■ 本文
----
コラボレーションとインタラクションは類似のものと理解されているかもしれません。ここではそれぞれを特徴づけて分類していきますので、別途『インタラクション』も参照してみてください。

コラボレーションは、同一の目的に向けて一致協力する姿というのが基本にあります。原理上、二人以上の人間が集まればコラボレーションは成立するわけで、個人レベルから数千人の大企業まで、さまざまなコラボレーションの形があると言えるでしょう。

ここではイメージを明確にするために、コラボレーションする集合体を「チーム」として捉えていきます。 チームと組織は一緒ではないか、という印象があるかもしれませんので、組織を外から与えられた枠組みとして、チームを自発的に参画する共同体として区分しておきます。本来は組織=チームであることが望ましいのですが、実際にはある程度の線引きがなされ、使い分けられているのが実情といえるでしょう。言い方を変えるならば、組織は構造的な理解であって、チームは機能的な理解とも分けられます。コーポレートとコラボレートの違いはこの辺にも表れています。

コラボレーションにおいては、参加者各人の目的性、志向性が十分にシンクロしているか、が大前提となります。 そのうえで、協働の中から、個人の気づきを超えた、チームとしての新たな気づきを導いていきます。これだけでも相応の意義はありますが、発想段階に留めては、コラボレーションとして不完全です。協働である以上、実行力や具現力を高めることが本筋ですので、旧来の分掌の枠を意識的に乗り越えることが求められます。

チームのもう一つの特徴は、内にも外にもネットワークの広がりを持つという点にあります。よく使われる表現ですと、内部環境と外部環境といったとらえられ方でもあります。 前者では、多様な個々人の集合体がチームですが、後者ではまとまってあたかも一つの個体のようにふるまうものがチームという理解です。 相反する二つの特性を内に秘めているという意味で、チームという理解は多くの示唆を与えてくれるはずです。

しかしながら、形としての組織に比べてチームはなかなか実現が難しいものです。これは個人が過度に強調されるようになったこととも無関係ではないでしょう。成果主義などとも関連して、矮小化された唯我独尊を追い求める姿勢が、コラボレーションを阻害します。チームあってこその自分という目線にいま一度立ち返る必要があります。

この辺のことは、競争というものの理解にも関連してきます。別途『競争からキョウソウへ』のところでも触れていますが、現代の競争環境は、一昔前の単純な、ライバルに勝つか負けるかだけで判じることはできません。だからこそ、ベクトルの重ね合わせともいえるコラボレーションが問われているのです。

幸いなことに、近年のネットワーク社会の到来は、こうした関係性への気づきを容易なものとしてくれます。コラボレーションの機会は絶対的に増えていると いっていいでしょう。ただし、関係性の強みであり弱点はその流動性にあります。極端な議論では、チームさえ適宜作れば組織など必要ないといった言説もあり ますが、本来チーム=組織であることが理想と言えます。チームなのか、組織なのかという二者択一の論理は少々乱暴なものといえるでしょう。

このように見てくると、コラボレーションもマネジメントにおける一つの重要な機能ではありますが、それ単独で最適化しようとすると、認識を誤る可能性があ ります。コラボレーション自体を否定する必要ありませんが、コラボレーションが万能でないこともまた頭の片隅に置いておく必要があります。
----
■ 提供資料
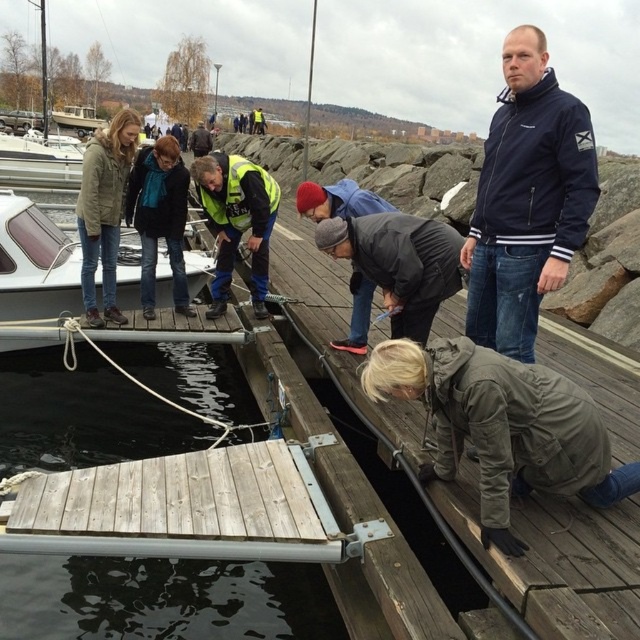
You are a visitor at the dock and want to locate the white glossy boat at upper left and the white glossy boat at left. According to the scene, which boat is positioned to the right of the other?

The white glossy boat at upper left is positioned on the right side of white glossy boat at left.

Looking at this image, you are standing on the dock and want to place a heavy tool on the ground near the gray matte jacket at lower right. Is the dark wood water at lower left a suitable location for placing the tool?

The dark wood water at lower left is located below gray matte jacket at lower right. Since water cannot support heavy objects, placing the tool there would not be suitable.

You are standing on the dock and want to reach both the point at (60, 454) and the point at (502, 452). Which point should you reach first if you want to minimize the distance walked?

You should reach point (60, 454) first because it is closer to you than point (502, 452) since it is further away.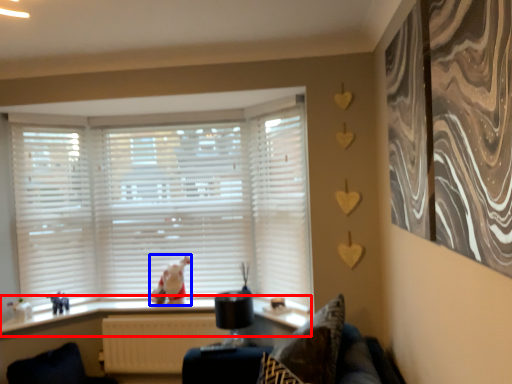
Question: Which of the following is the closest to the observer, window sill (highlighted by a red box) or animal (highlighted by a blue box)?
----
■ 作業内容
コラボレーションについての本文のうち、「コラボレーションとインタラク」から「いはこの辺にも表れています。」までを一字一句変えずに書き写してください。

■ 作業結果
コラボレーションとインタラクションは類似のものと理解されているかもしれません。ここではそれぞれを特徴づけて分類していきますので、別途『インタラクション』も参照してみてください。

コラボレーションは、同一の目的に向けて一致協力する姿というのが基本にあります。原理上、二人以上の人間が集まればコラボレーションは成立するわけで、個人レベルから数千人の大企業まで、さまざまなコラボレーションの形があると言えるでしょう。

ここではイメージを明確にするために、コラボレーションする集合体を「チーム」として捉えていきます。 チームと組織は一緒ではないか、という印象があるかもしれませんので、組織を外から与えられた枠組みとして、チームを自発的に参画する共同体として区分しておきます。本来は組織=チームであることが望ましいのですが、実際にはある程度の線引きがなされ、使い分けられているのが実情といえるでしょう。言い方を変えるならば、組織は構造的な理解であって、チームは機能的な理解とも分けられます。コーポレートとコラボレートの違いはこの辺にも表れています。